# First squirrel!



## Flockaduck (Nov 14, 2014)

This morning I walked outside and noticed a squirrel in my front yard. I just *happened* to have my Scout in my pocket and some 7/16" balls too. :0)

It ran up a tree and began circling the tree as I angled to get a shot. After a moment of circling I had a decent shot and took it. I heard a loud "thwack" and it fell immediately. My ball hit the head and it was an instant kill. My first squirrel with a slingshot!


----------



## Charles (Aug 26, 2010)

Congratulations! That was a good shot. Now you are hooked .....

Cheers ... Charles


----------



## Gunnar (Dec 30, 2013)

Nice job! I'm still looking for my first kill with a slingshot.


----------



## treefork (Feb 1, 2010)

A slingshot is a fine hunting tool. Congratulations.


----------



## oldmiser (Jan 22, 2014)

Yey you did it..congrats on the first squirrel.. few more & good eating....May Your Ammo Fly Straight...AKAOldmiser

..~


----------



## THWACK! (Nov 25, 2010)

Flockaduck said:


> This morning I walked outside and noticed a squirrel in my front yard. I just *happened* to have my Scout in my pocket and some 7/16" balls too. :0)
> 
> It ran up a tree and began circling the tree as I angled to get a shot. After a moment of circling I had a decent shot and took it. I heard a loud "thwack" and it fell immediately. My ball hit the head and it was an instant kill. My first squirrel with a slingshot!

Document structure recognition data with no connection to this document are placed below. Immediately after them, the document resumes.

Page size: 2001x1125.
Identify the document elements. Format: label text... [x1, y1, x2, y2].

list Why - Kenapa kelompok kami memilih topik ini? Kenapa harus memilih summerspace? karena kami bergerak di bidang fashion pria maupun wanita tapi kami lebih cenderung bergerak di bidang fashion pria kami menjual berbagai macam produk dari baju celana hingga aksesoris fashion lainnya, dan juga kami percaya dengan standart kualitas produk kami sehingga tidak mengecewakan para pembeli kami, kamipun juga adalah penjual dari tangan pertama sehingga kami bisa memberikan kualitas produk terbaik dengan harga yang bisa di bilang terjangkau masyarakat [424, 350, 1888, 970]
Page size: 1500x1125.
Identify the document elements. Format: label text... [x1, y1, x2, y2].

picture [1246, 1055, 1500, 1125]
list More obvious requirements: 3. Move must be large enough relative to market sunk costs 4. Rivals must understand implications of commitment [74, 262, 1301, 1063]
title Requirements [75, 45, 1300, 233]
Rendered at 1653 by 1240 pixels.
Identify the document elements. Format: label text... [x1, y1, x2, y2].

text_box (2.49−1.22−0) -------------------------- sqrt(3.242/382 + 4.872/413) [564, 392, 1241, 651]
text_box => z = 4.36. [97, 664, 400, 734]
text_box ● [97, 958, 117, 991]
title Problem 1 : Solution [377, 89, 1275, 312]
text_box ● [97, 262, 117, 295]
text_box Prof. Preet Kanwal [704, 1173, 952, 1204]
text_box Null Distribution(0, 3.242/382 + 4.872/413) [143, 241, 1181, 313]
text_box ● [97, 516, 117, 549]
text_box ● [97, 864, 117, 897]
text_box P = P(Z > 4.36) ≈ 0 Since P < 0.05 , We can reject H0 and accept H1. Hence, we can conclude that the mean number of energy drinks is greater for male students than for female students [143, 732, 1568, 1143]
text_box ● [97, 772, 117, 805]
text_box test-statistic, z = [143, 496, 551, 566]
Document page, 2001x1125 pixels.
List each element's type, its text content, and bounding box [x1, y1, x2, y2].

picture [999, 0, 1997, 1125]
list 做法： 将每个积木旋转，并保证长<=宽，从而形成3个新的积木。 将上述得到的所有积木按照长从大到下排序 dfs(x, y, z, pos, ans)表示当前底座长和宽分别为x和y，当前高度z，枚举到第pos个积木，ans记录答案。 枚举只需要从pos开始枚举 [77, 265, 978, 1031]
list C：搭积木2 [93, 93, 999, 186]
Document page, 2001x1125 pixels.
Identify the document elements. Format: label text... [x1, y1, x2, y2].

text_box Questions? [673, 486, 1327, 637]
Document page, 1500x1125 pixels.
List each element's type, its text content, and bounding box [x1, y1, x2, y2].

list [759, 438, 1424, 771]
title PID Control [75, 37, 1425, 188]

Hey! Be real careful with those THWACK!s, there's very few of us around, y'know.

:wave: :wave: Nice shooting. Now you have to eat it :rofl:

THWACK!


----------



## YHY slinger (Aug 18, 2014)

Congratulations,y'all definitely felt proud of that Scout, especially when u took down something with it. nice one!


----------



## zippo (Jul 9, 2014)

He would be one of many. fry it up, no front legs.


----------



## Aefr (Jul 20, 2014)

Awesome! Good shot. I still remember my first squirrel, what a rush! Thanks for posting.


----------



## Flockaduck (Nov 14, 2014)

Thank you everyone for your kind words. Yes
I am going to eat it and it is in my freezer
Now. Let us prey!


----------